**WHAT YOU SHOULD DO**
Take the data from its first line. Print each line exactly until the line containing "왼쪽의 이진 트리는 1번" has been printed too.

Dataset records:
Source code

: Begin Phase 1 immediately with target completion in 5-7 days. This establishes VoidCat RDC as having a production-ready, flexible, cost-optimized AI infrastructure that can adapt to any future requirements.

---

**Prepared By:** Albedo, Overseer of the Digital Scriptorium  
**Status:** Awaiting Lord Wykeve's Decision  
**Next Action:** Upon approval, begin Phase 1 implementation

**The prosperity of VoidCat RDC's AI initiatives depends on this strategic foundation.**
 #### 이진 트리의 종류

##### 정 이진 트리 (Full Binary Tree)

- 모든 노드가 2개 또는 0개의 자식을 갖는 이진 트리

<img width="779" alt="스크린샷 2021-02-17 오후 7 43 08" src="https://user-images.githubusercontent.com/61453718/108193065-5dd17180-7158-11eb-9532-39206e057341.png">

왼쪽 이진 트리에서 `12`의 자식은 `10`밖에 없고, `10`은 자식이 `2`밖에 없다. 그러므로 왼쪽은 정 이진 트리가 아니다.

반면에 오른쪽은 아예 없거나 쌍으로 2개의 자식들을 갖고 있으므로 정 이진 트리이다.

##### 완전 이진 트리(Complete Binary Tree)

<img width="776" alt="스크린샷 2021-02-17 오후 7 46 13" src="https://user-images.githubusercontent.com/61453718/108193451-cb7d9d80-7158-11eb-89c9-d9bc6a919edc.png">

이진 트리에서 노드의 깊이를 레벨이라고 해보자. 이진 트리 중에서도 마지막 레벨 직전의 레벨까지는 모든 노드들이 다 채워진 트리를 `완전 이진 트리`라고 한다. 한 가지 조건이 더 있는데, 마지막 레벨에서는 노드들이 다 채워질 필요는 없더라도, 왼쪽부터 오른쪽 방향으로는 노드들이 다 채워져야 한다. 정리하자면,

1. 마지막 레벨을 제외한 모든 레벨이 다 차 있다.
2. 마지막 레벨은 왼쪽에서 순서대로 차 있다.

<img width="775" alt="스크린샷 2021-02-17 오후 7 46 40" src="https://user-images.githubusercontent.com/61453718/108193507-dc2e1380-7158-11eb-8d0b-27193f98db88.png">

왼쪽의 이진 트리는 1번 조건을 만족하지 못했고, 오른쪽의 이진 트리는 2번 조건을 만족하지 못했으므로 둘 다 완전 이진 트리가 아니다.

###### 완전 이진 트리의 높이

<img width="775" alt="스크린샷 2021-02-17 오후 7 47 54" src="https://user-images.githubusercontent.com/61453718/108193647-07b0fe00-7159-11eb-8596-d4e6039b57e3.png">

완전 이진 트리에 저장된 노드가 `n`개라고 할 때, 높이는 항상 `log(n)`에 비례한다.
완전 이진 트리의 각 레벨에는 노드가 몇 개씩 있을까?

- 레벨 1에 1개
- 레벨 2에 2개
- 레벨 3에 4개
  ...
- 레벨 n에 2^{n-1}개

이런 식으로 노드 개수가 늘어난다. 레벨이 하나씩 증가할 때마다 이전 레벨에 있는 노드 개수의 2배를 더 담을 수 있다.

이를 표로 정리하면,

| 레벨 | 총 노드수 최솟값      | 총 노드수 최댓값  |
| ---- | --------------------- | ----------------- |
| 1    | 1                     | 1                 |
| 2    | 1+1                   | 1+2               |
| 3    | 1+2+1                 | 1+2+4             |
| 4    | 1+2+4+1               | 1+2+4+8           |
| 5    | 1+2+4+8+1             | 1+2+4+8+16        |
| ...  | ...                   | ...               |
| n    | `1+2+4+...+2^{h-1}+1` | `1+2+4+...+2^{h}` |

**WRITTEN SOLUTION**
Source code

: Begin Phase 1 immediately with target completion in 5-7 days. This establishes VoidCat RDC as having a production-ready, flexible, cost-optimized AI infrastructure that can adapt to any future requirements.

---

**Prepared By:** Albedo, Overseer of the Digital Scriptorium  
**Status:** Awaiting Lord Wykeve's Decision  
**Next Action:** Upon approval, begin Phase 1 implementation

**The prosperity of VoidCat RDC's AI initiatives depends on this strategic foundation.**
 #### 이진 트리의 종류

##### 정 이진 트리 (Full Binary Tree)

- 모든 노드가 2개 또는 0개의 자식을 갖는 이진 트리

<img width="779" alt="스크린샷 2021-02-17 오후 7 43 08" src="https://user-images.githubusercontent.com/61453718/108193065-5dd17180-7158-11eb-9532-39206e057341.png">

왼쪽 이진 트리에서 `12`의 자식은 `10`밖에 없고, `10`은 자식이 `2`밖에 없다. 그러므로 왼쪽은 정 이진 트리가 아니다.

반면에 오른쪽은 아예 없거나 쌍으로 2개의 자식들을 갖고 있으므로 정 이진 트리이다.

##### 완전 이진 트리(Complete Binary Tree)

<img width="776" alt="스크린샷 2021-02-17 오후 7 46 13" src="https://user-images.githubusercontent.com/61453718/108193451-cb7d9d80-7158-11eb-89c9-d9bc6a919edc.png">

이진 트리에서 노드의 깊이를 레벨이라고 해보자. 이진 트리 중에서도 마지막 레벨 직전의 레벨까지는 모든 노드들이 다 채워진 트리를 `완전 이진 트리`라고 한다. 한 가지 조건이 더 있는데, 마지막 레벨에서는 노드들이 다 채워질 필요는 없더라도, 왼쪽부터 오른쪽 방향으로는 노드들이 다 채워져야 한다. 정리하자면,

1. 마지막 레벨을 제외한 모든 레벨이 다 차 있다.
2. 마지막 레벨은 왼쪽에서 순서대로 차 있다.

<img width="775" alt="스크린샷 2021-02-17 오후 7 46 40" src="https://user-images.githubusercontent.com/61453718/108193507-dc2e1380-7158-11eb-8d0b-27193f98db88.png">

왼쪽의 이진 트리는 1번 조건을 만족하지 못했고, 오른쪽의 이진 트리는 2번 조건을 만족하지 못했으므로 둘 다 완전 이진 트리가 아니다.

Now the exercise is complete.